### Records shown
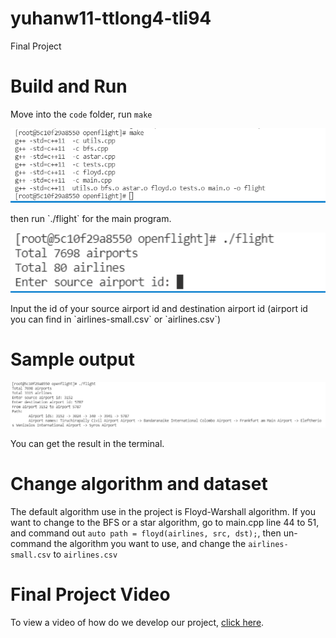 # yuhanw11-ttlong4-tli94
Final Project


# Build and Run
Move into the `code` folder, run `make` 
<p align="center">
  <img width="750" src="code/compile.PNG">
</p>
then run `./flight` for the main program. 
<p align="center">
  <img width="750" src="code/running.PNG">
</p>
Input the id of your source airport id and destination airport id (airport id you can find in `airlines-small.csv` or `airlines.csv`) 

# Sample output
<p align="center">
  <img width="750" src="code/result.PNG">
</p>
You can get the result in the terminal.

# Change algorithm and dataset
The default algorithm use in the project is Floyd-Warshall algorithm. If you want to change to the BFS or a star algorithm, go to main.cpp line 44 to 51, and command out `auto path = floyd(airlines, src, dst);`, then un-command the algorithm you want to use, and change the  `airlines-small.csv` to `airlines.csv`


# Final Project Video 
To view a video of how do we develop our project,  [click here](https://youtu.be/E-J9AbdeFbQ).



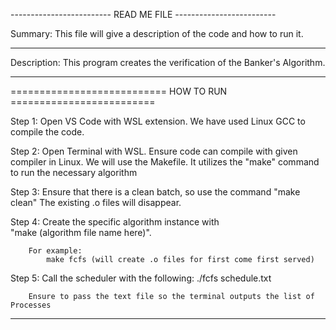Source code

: ------------------------- READ ME FILE -------------------------

Summary: This file will give a description of the code and how to run it.

----------------------------------------------------------------

Description: This program creates the verification of the Banker's Algorithm.
            

----------------------------------------------------------------

=========================== HOW TO RUN =========================

Step 1: Open VS Code with WSL extension. We have used Linux GCC to compile the code.

Step 2: Open Terminal with WSL. Ensure code can compile with 
        given compiler in Linux. We will use the Makefile. 
        It utilizes the "make" command to run the necessary algorithm

Step 3: Ensure that there is a clean batch, so use the command "make clean"
        The existing .o files will disappear.

Step 4: Create the specific algorithm instance with    
         "make (algorithm file name here)".

        For example: 
            make fcfs (will create .o files for first come first served)
    
Step 5: Call the scheduler with the following:
        ./fcfs schedule.txt

        Ensure to pass the text file so the terminal outputs the list of Processes
----------------------------------------------------------------
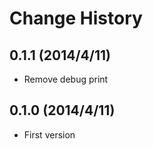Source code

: Change History
=================

## 0.1.1 (2014/4/11)

* Remove debug print

## 0.1.0 (2014/4/11)

* First version
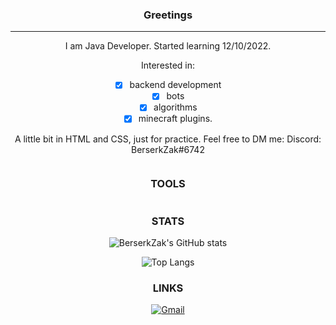 <div style="text-align: center;">

### Greetings

---



I am Java Developer. Started learning 12/10/2022.
    
Interested in: 
- [x] backend development
- [x] bots
- [x] algorithms
- [x] minecraft plugins.
    
A little bit in HTML and CSS, just for practice.
Feel free to DM me:
Discord: BerserkZak#6742

<span> 
    <img src="https://komarev.com/ghpvc/?username=BerserkZak&style=for-the-badge" alt=""/> 
</span>

### TOOLS

  <a href="https://skillicons.dev">
    <img src="https://skillicons.dev/icons?i=java,maven,postgresql,html,css"  alt=""/><br>
  </a>

### STATS

![BerserkZak's GitHub stats](https://github-readme-stats.vercel.app/api?username=BerserkZak&show_icons=true&theme=onedark)

![Top Langs](https://github-readme-stats.vercel.app/api/top-langs/?username=BerserkZak&langs_count=5&layout=compact&theme=onedark&show_icons=true)

### LINKS

[![Gmail](https://img.shields.io/badge/Gmail-D14836?style=for-the-badge&logo=gmail&logoColor=white)](mailto:me4anicman@gmail.com)

</div>
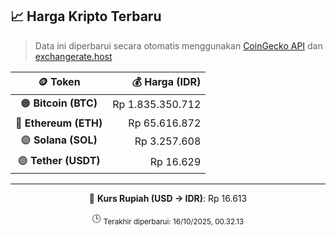 

<!-- HARGA_KRIPTO -->
## 📈 Harga Kripto Terbaru

> Data ini diperbarui secara otomatis menggunakan [CoinGecko API](https://www.coingecko.com/) dan [exchangerate.host](https://exchangerate.host/)

<div align="center">

| 🪙 Token | 💰 Harga (IDR) |
|:------:|---------------:|
| 🟠 **Bitcoin (BTC)**   | Rp 1.835.350.712 |
| 🔵 **Ethereum (ETH)**  | Rp 65.616.872 |
| 🟣 **Solana (SOL)**    | Rp 3.257.608 |
| 🟢 **Tether (USDT)**   | Rp 16.629 |

---

💱 **Kurs Rupiah (USD → IDR)**: Rp 16.613

🕒 <sub>Terakhir diperbarui: 16/10/2025, 00.32.13</sub>

</div>
<!-- /HARGA_KRIPTO -->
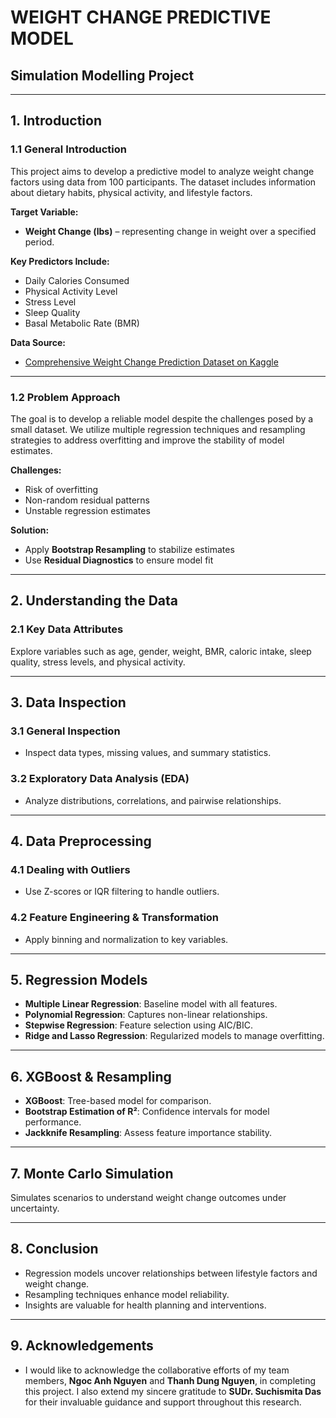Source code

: # WEIGHT CHANGE PREDICTIVE MODEL  
## Simulation Modelling Project

---

## 1. Introduction

### 1.1 General Introduction  
This project aims to develop a predictive model to analyze weight change factors using data from 100 participants. The dataset includes information about dietary habits, physical activity, and lifestyle factors.

**Target Variable:**  
- **Weight Change (lbs)** – representing change in weight over a specified period.

**Key Predictors Include:**  
- Daily Calories Consumed  
- Physical Activity Level  
- Stress Level  
- Sleep Quality  
- Basal Metabolic Rate (BMR)

**Data Source:**  
- [Comprehensive Weight Change Prediction Dataset on Kaggle](https://www.kaggle.com)

---

### 1.2 Problem Approach  
The goal is to develop a reliable model despite the challenges posed by a small dataset. We utilize multiple regression techniques and resampling strategies to address overfitting and improve the stability of model estimates.

**Challenges:**  
- Risk of overfitting  
- Non-random residual patterns  
- Unstable regression estimates

**Solution:**  
- Apply **Bootstrap Resampling** to stabilize estimates  
- Use **Residual Diagnostics** to ensure model fit

---

## 2. Understanding the Data

### 2.1 Key Data Attributes  
Explore variables such as age, gender, weight, BMR, caloric intake, sleep quality, stress levels, and physical activity.

---

## 3. Data Inspection

### 3.1 General Inspection  
- Inspect data types, missing values, and summary statistics.

### 3.2 Exploratory Data Analysis (EDA)  
- Analyze distributions, correlations, and pairwise relationships.

---

## 4. Data Preprocessing

### 4.1 Dealing with Outliers  
- Use Z-scores or IQR filtering to handle outliers.

### 4.2 Feature Engineering & Transformation  
- Apply binning and normalization to key variables.

---

## 5. Regression Models

- **Multiple Linear Regression**: Baseline model with all features.
- **Polynomial Regression**: Captures non-linear relationships.
- **Stepwise Regression**: Feature selection using AIC/BIC.
- **Ridge and Lasso Regression**: Regularized models to manage overfitting.

---

## 6. XGBoost & Resampling

- **XGBoost**: Tree-based model for comparison.
- **Bootstrap Estimation of R²**: Confidence intervals for model performance.
- **Jackknife Resampling**: Assess feature importance stability.

---

## 7. Monte Carlo Simulation  
Simulates scenarios to understand weight change outcomes under uncertainty.

---

## 8. Conclusion  
- Regression models uncover relationships between lifestyle factors and weight change.
- Resampling techniques enhance model reliability.
- Insights are valuable for health planning and interventions.

---

## 9. Acknowledgements
- I would like to acknowledge the collaborative efforts of my team members, **Ngoc Anh Nguyen** and **Thanh Dung Nguyen**, in completing this project. I also extend my sincere gratitude to **SUDr. Suchismita Das** for their invaluable guidance and support throughout this research.

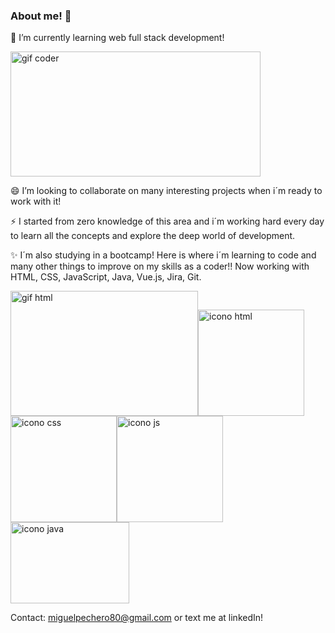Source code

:### About me! 👋
🌱 I’m currently learning web full stack development!

<img src="https://media2.giphy.com/media/f3iwJFOVOwuy7K6FFw/giphy.gif?cid=ecf05e4752q0ubry1o7wmidde96k1xa4l64en6l8c9219ic3&ep=v1_gifs_search&rid=giphy.gif&ct=g" width="400px" height="200px" alt="gif coder"/>

😄 I’m looking to collaborate on many interesting projects when i´m ready to work with it!

⚡ I started from zero knowledge of this area and i´m working hard every day to learn all the concepts and explore the deep world of development.

✨ I´m also studying in a bootcamp! Here is where i´m learning to code and many other things to improve on my skills as a coder!! Now working with HTML, CSS, JavaScript, Java, Vue.js, Jira, Git.

<img src="https://media3.giphy.com/media/fwbZnTftCXVocKzfxR/200.webp?cid=ecf05e47t8ibz15vkf5ljume06wyux4e4hja0hg9223aqcd5&ep=v1_gifs_search&rid=200.webp&ct=g" width="300px" height="200px" alt="gif html"/><img src="https://cdn-icons-png.flaticon.com/512/919/919827.png" width="170px" height="170px" alt="icono html"/><img src="https://cdn-icons-png.flaticon.com/512/919/919826.png" width="170px" height="170px" alt="icono css"/><img src="https://logodownload.org/wp-content/uploads/2022/04/javascript-logo-1.png" width="170px" height="170px" alt="icono js"/><img src="https://logos-world.net/wp-content/uploads/2022/07/Java-Logo.png" width="190px" height="130px" alt="icono java"/>


Contact: 
miguelpechero80@gmail.com or text me at linkedIn!
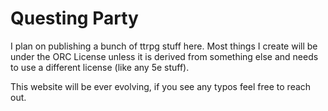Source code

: # Questing Party
I plan on publishing a bunch of ttrpg stuff here. Most things I create will be under the ORC License unless it is derived from something else and needs to use a different license (like any 5e stuff).

This website will be ever evolving, if you see any typos feel free to reach out.
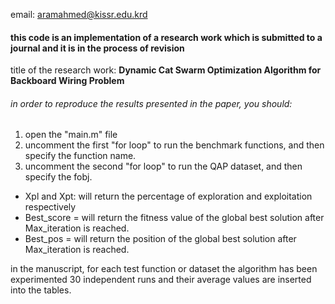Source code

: email: aramahmed@kissr.edu.krd
#### this code is an implementation of a research work which is submitted to a journal and it is in the process of revision
title of the research work: **Dynamic Cat Swarm Optimization Algorithm for Backboard Wiring Problem**



###### in order to reproduce the results presented in the paper, you should:
 1. open the "main.m" file
 2. uncomment the first "for loop" to run the benchmark functions, and then specify the function name.
 3. uncomment the second "for loop" to run the QAP dataset, and then specify the fobj.


- Xpl and Xpt: will return the percentage of exploration and exploitation respectively
- Best_score = will return the fitness value of the global best solution after Max_iteration is reached.
- Best_pos = will return the position of the global best solution after Max_iteration is reached.

in the manuscript, for each test function or dataset the algorithm has been experimented 30 independent runs and their average values are inserted into the tables. 

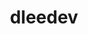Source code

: ---
title: dleedev
github: https://github.com/dleedev
mode: dark
transition: 1s
score: 60
archetype:
- Game
---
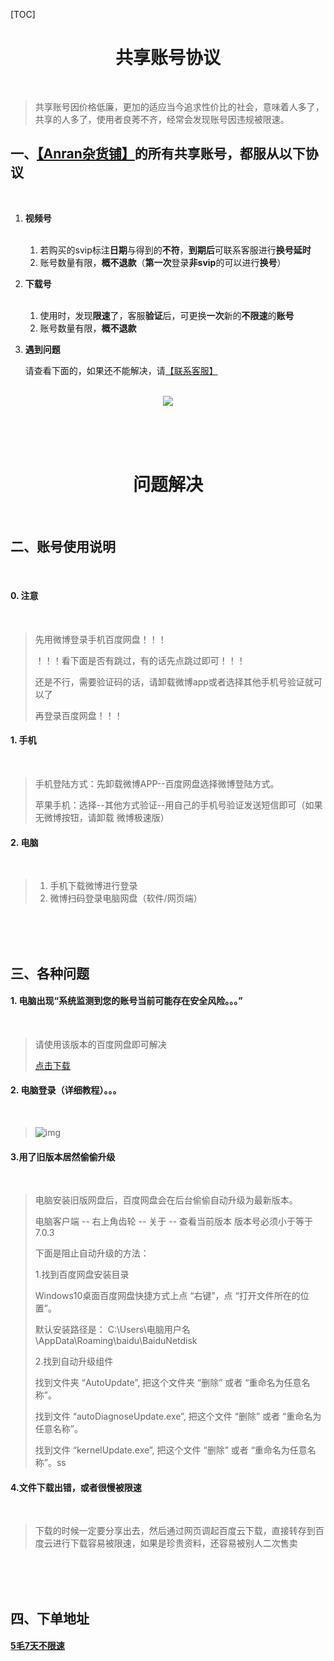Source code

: [TOC]



<center><h1>共享账号协议</h1></center><br>

> 共享账号因价格低廉，更加的适应当今追求性价比的社会，意味着人多了，共享的人多了，使用者良莠不齐，经常会发现账号因违规被限速。

## 一、**[【Anran杂货铺】](https://shop.3kla.cn/ )的所有共享账号，都服从以下协议**

<br>

1. **视频号**

    <br>

    1. 若购买的svip标注**日期**与得到的**不符**，**到期后**可联系客服进行**换号延时**
    2. 账号数量有限，**概不退款**（**第一次**登录**非svip**的可以进行**换号**）

2. **下载号**

    <br>

    1. 使用时，发现**限速**了，客服**验证**后，可更换**一次**新的**不限速**的**账号**
    2. 账号数量有限，**概不退款**

3. **遇到问题**

    请查看下面的，如果还不能解决，请[【联系客服】](https://p.pstatp.com/origin/fe4900027785c5df4817)

<br>

<center><img src="https://p.pstatp.com/origin/137ad00027f514f200284" style="width:auto;"></center>

<br><br><br>

<center><h1>问题解决</h1></center><br>

##  二、账号使用说明

<br>

#### 0. 注意

<br>

> 先用微博登录手机百度网盘！！！
>
> ！！！看下面是否有跳过，有的话先点跳过即可！！！
>
> 还是不行，需要验证码的话，请卸载微博app或者选择其他手机号验证就可以了
>
> 再登录百度网盘！！！

#### 1. 手机

<br>

> 手机登陆方式：先卸载微博APP--百度网盘选择微博登陆方式。
>
> 苹果手机：选择--其他方式验证--用自己的手机号验证发送短信即可（如果无微博按钮，请卸载 微博极速版）

#### 2. 电脑

<br>

> 1. 手机下载微博进行登录
> 2. 微博扫码登录电脑网盘（软件/网页端）

<br>

<br>

<br>

## 三、各种问题

#### 1. 电脑出现“系统监测到您的账号当前可能存在安全风险。。。”

<br>

>请使用该版本的百度网盘即可解决
>
>[点击下载](https://haojiyou.lanzoui.com/iaq26gj94yh
>)

  

#### 2. 电脑登录（详细教程）。。。

<br>

> ![img](https://p.pstatp.com/origin/137a500016b036a8d9033)
>
> 

#### 3.用了旧版本居然偷偷升级

<br>

> 电脑安装旧版网盘后，百度网盘会在后台偷偷自动升级为最新版本。
>
> 电脑客户端 -- 右上角齿轮 -- 关于 -- 查看当前版本
> 版本号必须小于等于 7.0.3
>
>
> 下面是阻止自动升级的方法：
>
>
> 1.找到百度网盘安装目录
>
> Windows10桌面百度网盘快捷方式上点 “右键”，点 “打开文件所在的位置”。
>
> 默认安装路径是：
> C:\Users\电脑用户名\AppData\Roaming\baidu\BaiduNetdisk
>
>
> 2.找到自动升级组件
>
> 找到文件夹 “AutoUpdate”, 把这个文件夹 “删除” 或者 “重命名为任意名称”。
>
> 找到文件 “autoDiagnoseUpdate.exe”, 把这个文件 “删除” 或者 “重命名为任意名称”。
>
> 找到文件 “kernelUpdate.exe”, 把这个文件 “删除” 或者 “重命名为任意名称”。ss
>

#### 4.文件下载出错，或者很慢被限速

<br>

> 下载的时候一定要分享出去，然后通过网页调起百度云下载，直接转存到百度云进行下载容易被限速，如果是珍贵资料，还容易被别人二次售卖

<br><br><br>

## 四、下单地址

#### [5毛7天不限速](https://shop.3kla.cn/ "5毛3天不限速")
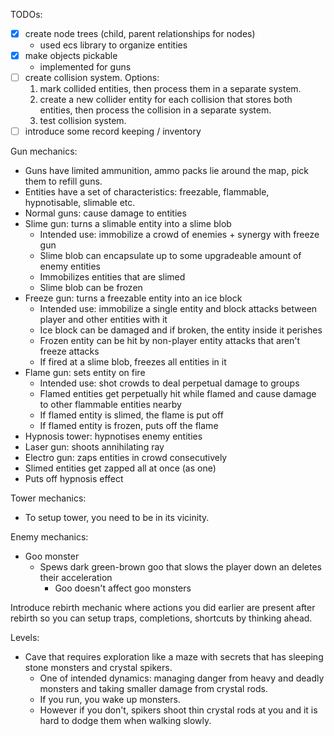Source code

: TODOs:
  - [x] create node trees (child, parent relationships for nodes)
    - used ecs library to organize entities
  - [x] make objects pickable
    - implemented for guns
  - [ ] create collision system. Options:
    1. mark collided entities, then process them in a separate system.
    2. create a new collider entity for each collision that stores both entities, then process the collision in a separate system.
    3. test collision system.
  - [ ] introduce some record keeping / inventory

Gun mechanics:
  - Guns have limited ammunition, ammo packs lie around the map, pick them to refill guns.
  - Entities have a set of characteristics: freezable, flammable, hypnotisable, slimable etc.
  - Normal guns: cause damage to entities
  - Slime gun: turns a slimable entity into a slime blob
    - Intended use: immobilize a crowd of enemies + synergy with freeze gun
    - Slime blob can encapsulate up to some upgradeable amount of enemy entities
    - Immobilizes entities that are slimed
    - Slime blob can be frozen
  - Freeze gun: turns a freezable entity into an ice block
    - Intended use: immobilize a single entity and block attacks between player and other entities with it
    - Ice block can be damaged and if broken, the entity inside it perishes
    - Frozen entity can be hit by non-player entity attacks that aren't freeze attacks
    - If fired at a slime blob, freezes all entities in it
  - Flame gun: sets entity on fire
    - Intended use: shot crowds to deal perpetual damage to groups
    - Flamed entities get perpetually hit while flamed and cause damage to other flammable entities nearby
    - If flamed entity is slimed, the flame is put off
    - If flamed entity is frozen, puts off the flame
  - Hypnosis tower: hypnotises enemy entities
  - Laser gun: shoots annihilating ray
  - Electro gun: zaps entities in crowd consecutively
   - Slimed entities get zapped all at once (as one)
   - Puts off hypnosis effect

Tower mechanics:
  - To setup tower, you need to be in its vicinity.

Enemy mechanics:
  - Goo monster
    - Spews dark green-brown goo that slows the player down an deletes their acceleration
      - Goo doesn't affect goo monsters

Introduce rebirth mechanic where actions you did earlier are present after rebirth so you can setup traps, completions, shortcuts by thinking ahead.

Levels:
  - Cave that requires exploration like a maze with secrets that has sleeping stone monsters and crystal spikers.
    - One of intended dynamics: managing danger from heavy and deadly monsters and taking smaller damage from crystal rods.
    - If you run, you wake up monsters.
    - However if you don't, spikers shoot thin crystal rods at you and it is hard to dodge them when walking slowly.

### Problem to solve
Type out, with no changes, the lines in the records running from the line containing "Step 3: Ensure" through the line containing "make fcfs (will".

### Solution
Step 3: Ensure that there is a clean batch, so use the command "make clean"
        The existing .o files will disappear.

Step 4: Create the specific algorithm instance with    
         "make (algorithm file name here)".

        For example: 
            make fcfs (will create .o files for first come first served)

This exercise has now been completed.